Whenever a line carries the word "front", pull it out of the entries.

------

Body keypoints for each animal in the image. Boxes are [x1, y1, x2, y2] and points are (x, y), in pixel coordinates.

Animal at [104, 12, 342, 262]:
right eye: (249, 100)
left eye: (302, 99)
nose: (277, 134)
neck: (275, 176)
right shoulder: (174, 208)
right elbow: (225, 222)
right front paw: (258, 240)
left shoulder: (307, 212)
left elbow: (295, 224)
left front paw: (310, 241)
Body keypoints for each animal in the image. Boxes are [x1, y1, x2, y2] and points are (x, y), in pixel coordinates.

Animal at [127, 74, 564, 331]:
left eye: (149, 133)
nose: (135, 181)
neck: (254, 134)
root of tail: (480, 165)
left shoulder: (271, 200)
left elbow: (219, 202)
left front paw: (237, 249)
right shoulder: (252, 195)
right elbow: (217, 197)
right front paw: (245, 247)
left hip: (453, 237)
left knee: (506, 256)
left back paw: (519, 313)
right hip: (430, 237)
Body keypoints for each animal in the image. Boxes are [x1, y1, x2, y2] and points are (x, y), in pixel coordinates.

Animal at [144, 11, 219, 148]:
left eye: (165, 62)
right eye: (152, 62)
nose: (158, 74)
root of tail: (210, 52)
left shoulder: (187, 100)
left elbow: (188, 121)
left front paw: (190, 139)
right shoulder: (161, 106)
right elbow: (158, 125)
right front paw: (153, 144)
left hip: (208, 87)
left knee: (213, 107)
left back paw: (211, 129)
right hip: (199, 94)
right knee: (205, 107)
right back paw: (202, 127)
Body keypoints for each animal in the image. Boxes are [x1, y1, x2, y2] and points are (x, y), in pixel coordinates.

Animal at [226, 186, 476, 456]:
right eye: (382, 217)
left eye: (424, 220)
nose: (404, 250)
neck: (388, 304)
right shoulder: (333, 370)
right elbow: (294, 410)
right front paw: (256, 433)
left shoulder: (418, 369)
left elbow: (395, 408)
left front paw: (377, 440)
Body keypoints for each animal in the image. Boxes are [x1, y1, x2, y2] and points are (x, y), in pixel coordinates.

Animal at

------

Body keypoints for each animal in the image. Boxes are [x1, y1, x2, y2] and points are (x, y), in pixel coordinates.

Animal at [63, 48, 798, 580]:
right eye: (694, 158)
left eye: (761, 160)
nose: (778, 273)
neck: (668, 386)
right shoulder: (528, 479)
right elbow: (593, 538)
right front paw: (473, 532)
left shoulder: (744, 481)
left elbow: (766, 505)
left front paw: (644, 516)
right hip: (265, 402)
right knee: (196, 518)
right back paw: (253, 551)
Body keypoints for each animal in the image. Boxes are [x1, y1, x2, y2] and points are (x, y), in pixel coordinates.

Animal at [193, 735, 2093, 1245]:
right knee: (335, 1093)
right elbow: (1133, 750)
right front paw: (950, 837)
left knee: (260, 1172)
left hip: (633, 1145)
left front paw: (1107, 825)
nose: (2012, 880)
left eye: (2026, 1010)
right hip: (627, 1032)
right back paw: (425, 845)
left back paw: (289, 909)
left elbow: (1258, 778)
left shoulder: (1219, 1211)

------

Result of this exercise:
right front paw: (258, 240)
left front paw: (310, 241)
left front paw: (237, 249)
right front paw: (245, 247)
left front paw: (190, 139)
right front paw: (153, 144)
right front paw: (256, 433)
left front paw: (377, 440)
right front paw: (473, 532)
left front paw: (644, 516)
right front paw: (950, 837)
left front paw: (1107, 825)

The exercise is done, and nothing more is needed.